■ THE PROBLEM: Give the number of lines in the records below that contain the string "Abalakov". Reply with the number only.

Text extractions by page:
::::::::::

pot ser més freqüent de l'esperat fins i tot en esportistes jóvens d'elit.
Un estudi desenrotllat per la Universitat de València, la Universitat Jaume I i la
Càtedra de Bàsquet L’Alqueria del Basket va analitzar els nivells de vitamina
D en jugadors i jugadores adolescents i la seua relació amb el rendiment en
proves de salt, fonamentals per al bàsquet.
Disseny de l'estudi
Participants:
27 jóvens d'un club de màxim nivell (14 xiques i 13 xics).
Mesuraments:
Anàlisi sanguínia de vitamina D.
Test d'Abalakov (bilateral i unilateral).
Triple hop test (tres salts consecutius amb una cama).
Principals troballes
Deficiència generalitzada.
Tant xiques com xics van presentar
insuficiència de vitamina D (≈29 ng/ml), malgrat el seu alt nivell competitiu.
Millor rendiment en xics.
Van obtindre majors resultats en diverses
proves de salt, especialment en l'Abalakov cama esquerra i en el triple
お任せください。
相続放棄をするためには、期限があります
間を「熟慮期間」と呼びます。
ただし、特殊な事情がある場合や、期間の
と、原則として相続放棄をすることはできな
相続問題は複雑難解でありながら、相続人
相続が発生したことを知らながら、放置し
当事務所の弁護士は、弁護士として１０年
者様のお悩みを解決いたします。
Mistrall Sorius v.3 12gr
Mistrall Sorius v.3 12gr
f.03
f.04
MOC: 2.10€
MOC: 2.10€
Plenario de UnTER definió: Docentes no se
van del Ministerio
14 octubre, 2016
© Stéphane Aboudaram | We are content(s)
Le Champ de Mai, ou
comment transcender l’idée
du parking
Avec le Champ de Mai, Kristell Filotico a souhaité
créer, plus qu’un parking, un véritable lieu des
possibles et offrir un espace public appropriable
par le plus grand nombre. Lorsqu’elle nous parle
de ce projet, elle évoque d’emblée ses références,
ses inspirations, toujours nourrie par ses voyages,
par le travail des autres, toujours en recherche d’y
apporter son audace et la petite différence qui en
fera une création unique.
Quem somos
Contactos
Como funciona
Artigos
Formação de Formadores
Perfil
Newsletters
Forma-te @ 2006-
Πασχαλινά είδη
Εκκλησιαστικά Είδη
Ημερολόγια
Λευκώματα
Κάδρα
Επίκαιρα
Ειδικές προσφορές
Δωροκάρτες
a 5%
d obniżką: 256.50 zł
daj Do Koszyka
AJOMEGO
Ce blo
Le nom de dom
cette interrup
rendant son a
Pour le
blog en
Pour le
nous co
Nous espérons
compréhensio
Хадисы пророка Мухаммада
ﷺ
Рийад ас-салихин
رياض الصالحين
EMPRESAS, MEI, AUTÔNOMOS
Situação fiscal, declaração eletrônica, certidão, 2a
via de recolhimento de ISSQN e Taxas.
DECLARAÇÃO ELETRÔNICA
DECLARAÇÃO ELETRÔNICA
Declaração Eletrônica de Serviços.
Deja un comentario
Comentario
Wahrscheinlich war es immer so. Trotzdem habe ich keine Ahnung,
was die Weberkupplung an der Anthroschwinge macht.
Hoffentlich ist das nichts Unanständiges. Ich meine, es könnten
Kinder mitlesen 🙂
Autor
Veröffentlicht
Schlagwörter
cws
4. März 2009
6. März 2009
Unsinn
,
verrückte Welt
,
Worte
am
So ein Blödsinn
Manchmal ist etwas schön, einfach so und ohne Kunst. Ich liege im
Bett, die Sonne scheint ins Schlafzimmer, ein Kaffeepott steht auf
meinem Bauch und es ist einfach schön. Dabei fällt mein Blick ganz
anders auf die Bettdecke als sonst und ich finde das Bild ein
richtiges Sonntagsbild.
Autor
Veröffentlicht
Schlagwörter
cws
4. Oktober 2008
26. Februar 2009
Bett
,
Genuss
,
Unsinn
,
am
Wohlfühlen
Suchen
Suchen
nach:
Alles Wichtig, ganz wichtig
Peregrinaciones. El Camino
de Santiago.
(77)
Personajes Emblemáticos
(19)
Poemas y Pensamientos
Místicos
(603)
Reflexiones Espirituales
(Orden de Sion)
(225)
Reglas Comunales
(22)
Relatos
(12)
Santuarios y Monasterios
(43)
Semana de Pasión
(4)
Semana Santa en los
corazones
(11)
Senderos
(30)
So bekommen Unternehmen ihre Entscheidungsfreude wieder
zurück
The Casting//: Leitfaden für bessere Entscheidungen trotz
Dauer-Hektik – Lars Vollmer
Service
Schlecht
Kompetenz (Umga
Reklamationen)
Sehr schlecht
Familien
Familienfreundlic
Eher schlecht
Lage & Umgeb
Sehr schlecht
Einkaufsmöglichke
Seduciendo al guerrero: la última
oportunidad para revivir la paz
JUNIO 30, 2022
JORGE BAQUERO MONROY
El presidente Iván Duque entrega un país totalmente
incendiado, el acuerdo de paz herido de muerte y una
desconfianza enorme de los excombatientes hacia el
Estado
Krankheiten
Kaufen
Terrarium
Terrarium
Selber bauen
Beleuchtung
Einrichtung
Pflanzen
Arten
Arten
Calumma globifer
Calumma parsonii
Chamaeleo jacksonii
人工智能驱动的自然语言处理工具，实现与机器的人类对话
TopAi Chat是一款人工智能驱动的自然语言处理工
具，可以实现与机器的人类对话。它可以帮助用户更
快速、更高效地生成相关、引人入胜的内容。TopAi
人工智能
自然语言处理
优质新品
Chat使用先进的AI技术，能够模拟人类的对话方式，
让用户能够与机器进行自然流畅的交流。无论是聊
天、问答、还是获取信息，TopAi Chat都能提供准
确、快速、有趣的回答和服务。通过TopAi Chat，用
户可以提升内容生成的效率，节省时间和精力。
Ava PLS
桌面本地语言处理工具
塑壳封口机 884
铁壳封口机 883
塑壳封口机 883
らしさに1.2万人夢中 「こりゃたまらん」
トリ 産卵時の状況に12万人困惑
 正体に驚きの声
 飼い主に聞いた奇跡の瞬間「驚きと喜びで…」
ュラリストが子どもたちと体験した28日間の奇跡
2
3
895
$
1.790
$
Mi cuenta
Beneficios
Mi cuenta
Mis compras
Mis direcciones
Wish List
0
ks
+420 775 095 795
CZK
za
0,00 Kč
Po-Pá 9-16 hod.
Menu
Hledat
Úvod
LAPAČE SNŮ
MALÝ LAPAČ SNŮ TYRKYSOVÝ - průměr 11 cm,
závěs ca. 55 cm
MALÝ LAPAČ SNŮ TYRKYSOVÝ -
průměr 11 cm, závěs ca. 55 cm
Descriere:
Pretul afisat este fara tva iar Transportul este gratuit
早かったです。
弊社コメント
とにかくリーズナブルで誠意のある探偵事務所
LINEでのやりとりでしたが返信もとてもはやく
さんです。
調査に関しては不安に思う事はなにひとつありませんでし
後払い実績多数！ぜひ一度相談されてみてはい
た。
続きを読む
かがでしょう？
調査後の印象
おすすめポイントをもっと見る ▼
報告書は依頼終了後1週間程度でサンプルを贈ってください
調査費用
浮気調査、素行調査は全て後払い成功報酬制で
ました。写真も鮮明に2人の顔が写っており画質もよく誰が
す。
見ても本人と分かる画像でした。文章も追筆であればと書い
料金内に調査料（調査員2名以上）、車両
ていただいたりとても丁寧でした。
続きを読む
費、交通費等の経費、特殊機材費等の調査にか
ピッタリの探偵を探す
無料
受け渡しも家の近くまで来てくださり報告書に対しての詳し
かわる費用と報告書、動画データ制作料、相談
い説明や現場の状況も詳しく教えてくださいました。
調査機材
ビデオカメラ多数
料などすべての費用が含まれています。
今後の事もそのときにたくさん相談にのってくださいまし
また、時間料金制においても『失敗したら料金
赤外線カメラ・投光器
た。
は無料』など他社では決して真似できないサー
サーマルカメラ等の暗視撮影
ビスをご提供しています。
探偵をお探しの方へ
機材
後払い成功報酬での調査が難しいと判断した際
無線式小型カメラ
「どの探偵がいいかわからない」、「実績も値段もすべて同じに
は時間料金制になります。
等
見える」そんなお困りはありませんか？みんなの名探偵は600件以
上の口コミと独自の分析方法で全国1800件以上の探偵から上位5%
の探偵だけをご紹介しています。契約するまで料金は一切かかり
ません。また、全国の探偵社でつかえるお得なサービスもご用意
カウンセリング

::::::::::

■ OUTPUT OF THE TASK: 2